When I looked for methods of transforming the CouchDB documents for ElasticSearch, I came across this blog post by Diana Thayer on orchestrate.io which is basically about the same thing. Among other things, she writes about the transformation problem, points to npm-normalize and to http://npmsearch.com. So far, I haven't tried the npm-normalize myself yet, so I cannot tell how close it would come to solve my own problems. However, the github account solids which contains npm-normalize also has a package npm2es which, in its README, tells me that its doing exactly what I wanted to do. Replicate the npm-registry into an ElasticSearch-index and update the index when changes to the registry are published in the _changes-stream. Well that's great, isn't it. Problem solved.

But... I really wanted to setup this site and now I've learned that it already exists...

Somebody has already done it!

Have you ever had the feeling that, no matter what you want to do, somebody has already done it? You have a great idea, you play around, you start implementing things, learn about new technologies. And then you find out, that somebody has already had the same problem, two years ago and has implemented a solution. It's a bit frustrating, but considering the total number of developers on our planet, it's not a big surprise.

A short evaluation

I went to http://npmsearch.com and entered "documentation generator" into the search field.

A couple of months ago, I used this term among a lot of others to look for tool to generate markdown-documentation for my projects.

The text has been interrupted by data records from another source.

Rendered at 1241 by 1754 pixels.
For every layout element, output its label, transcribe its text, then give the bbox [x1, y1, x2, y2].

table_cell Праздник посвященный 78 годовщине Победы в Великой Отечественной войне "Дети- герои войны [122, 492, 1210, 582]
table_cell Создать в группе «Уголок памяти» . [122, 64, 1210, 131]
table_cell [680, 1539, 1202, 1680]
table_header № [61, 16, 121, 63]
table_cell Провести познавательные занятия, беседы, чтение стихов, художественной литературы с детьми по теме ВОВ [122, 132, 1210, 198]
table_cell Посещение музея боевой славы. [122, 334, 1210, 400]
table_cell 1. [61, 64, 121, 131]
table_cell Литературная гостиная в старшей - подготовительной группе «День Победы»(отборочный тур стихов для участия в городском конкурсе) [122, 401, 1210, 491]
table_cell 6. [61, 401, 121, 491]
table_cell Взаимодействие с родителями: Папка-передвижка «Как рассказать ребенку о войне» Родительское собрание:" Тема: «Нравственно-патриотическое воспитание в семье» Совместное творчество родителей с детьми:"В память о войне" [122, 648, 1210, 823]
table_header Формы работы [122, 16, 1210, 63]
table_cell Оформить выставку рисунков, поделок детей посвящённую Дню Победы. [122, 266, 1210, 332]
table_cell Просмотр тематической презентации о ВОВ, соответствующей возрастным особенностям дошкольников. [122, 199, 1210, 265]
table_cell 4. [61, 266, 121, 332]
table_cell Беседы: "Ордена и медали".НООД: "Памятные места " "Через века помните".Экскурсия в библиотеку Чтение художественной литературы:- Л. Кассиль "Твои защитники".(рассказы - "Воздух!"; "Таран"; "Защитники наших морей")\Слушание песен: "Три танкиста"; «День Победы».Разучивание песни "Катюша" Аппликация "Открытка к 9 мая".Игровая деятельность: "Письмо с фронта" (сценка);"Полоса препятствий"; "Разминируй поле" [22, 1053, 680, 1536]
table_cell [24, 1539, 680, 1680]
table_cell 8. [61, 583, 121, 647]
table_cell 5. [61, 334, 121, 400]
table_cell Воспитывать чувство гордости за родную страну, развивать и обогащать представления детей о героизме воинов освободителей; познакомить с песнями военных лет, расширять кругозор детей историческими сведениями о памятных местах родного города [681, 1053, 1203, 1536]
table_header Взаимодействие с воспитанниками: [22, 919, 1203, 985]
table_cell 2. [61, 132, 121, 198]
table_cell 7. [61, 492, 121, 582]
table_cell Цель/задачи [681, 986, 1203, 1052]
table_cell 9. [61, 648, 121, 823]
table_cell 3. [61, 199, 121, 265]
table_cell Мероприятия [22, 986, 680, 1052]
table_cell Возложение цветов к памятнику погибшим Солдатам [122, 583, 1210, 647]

I had to look through a lot of results until I finally found the very promising tool verb. This tool is on rank 14 of my search results on http://npmsearch.com

The source code of the project is available on github.

What's left to do?

No, this project seems to be at a dead-end. I might start playing around with npm2es and implement a different search site with different metrics. But I won't do that right now, because the http://npmsearch.com seems to be pretty good. I might just simply use it and see if it's really that. There are other interesting things to spend time with.

If you are annoyed with the search on npmjs.com, I'd recommend you give npmsearch.com a try.